I’ve termed the camera-less works ‘river exposures’ because they are exposed to water in the absence of daylight by submerging film in lightproof holders in the Piako awa’s tributaries. Farm run-off and saltwater combine with sediment and bacteria. Algae have grown and bacteria have eaten away at the negative’s emulsion: durational accretion created by the water’s action and reaction with its chemical compounds. The films are placed in the river for 2-4 weeks depending on the season and moon phase, then developed by hand in a darkroom.
The essay film Dazzled (Numbed?) by a Myth is comprised of two sections. The first part is an historical account of the social and ecological transformation in the Hauraki Plains since colonisation revisited through the writing of Pākehā ecologist and historian Geoff Park. In the second part, the narrator reads a letter I wrote to American environmental non-fiction writer Barbara Hurd, exploring some of the conceptual terrain in her book Stirring the Mud: On Swamps, Bogs, and Human Imagination. The essay film was edited during the five-month lockdown of 2021 with footage I collected while making the Hauraki river exposures in 2019 and 2021. The title Dazzled (Numbed?) by a Myth is borrowed from Astrida Neimanis and her expanded question, “How will we, as nature, water and climate contracted, continue to inscribe attunement, listening, partial dissolution, collectivity, care, curiosity, wonder, grace, gratitude or other modes of becoming-with, instead of writing against them, dazzled (numbed?) by a myth of separateness?”

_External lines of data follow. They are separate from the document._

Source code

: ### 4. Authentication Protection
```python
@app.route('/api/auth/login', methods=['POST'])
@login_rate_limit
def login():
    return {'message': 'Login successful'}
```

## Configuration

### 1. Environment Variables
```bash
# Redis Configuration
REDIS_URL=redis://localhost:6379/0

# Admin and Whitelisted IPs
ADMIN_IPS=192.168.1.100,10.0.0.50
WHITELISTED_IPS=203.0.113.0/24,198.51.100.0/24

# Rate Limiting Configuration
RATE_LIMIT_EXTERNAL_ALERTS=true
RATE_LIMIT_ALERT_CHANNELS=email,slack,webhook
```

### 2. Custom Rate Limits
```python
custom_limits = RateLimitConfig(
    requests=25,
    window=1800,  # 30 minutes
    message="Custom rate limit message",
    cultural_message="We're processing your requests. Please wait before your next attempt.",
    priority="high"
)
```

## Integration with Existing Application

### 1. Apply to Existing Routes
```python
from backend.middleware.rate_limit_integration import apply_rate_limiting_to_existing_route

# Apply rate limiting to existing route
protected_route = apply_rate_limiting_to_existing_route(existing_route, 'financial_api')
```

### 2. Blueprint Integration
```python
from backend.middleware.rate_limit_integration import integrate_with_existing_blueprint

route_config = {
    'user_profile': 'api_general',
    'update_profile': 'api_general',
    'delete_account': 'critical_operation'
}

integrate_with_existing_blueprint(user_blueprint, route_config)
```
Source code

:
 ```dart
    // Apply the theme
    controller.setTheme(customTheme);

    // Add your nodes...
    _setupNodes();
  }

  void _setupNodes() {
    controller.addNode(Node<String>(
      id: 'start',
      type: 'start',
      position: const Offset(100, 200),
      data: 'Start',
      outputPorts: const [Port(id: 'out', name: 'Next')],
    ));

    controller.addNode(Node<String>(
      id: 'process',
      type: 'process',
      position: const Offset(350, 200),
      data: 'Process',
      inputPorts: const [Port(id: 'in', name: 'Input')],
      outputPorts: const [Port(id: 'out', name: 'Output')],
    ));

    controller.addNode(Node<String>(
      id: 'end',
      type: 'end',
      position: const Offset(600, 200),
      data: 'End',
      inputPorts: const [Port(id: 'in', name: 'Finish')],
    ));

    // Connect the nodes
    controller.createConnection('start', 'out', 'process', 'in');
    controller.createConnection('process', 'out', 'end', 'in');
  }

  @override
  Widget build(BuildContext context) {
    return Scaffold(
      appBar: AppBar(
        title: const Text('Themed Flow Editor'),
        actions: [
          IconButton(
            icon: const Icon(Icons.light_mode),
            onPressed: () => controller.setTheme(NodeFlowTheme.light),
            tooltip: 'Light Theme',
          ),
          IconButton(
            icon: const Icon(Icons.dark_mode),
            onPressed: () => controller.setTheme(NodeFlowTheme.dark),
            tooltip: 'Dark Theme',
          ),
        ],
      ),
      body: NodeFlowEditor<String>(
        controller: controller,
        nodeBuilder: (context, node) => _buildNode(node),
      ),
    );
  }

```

I would like to acknowledge and extend gratitude toward tāngata whenua of the Hauraki Plains, Ngāti Hako, the land and waters where this research is situated, and which I have visited as manuhiri while making work. With a deep respect for Te Ao Māori and its inherent interconnected understanding of the more-than-human world, this research seeks to understand some of Hauraki’s social and ecological system stories, their connections and interdependencies."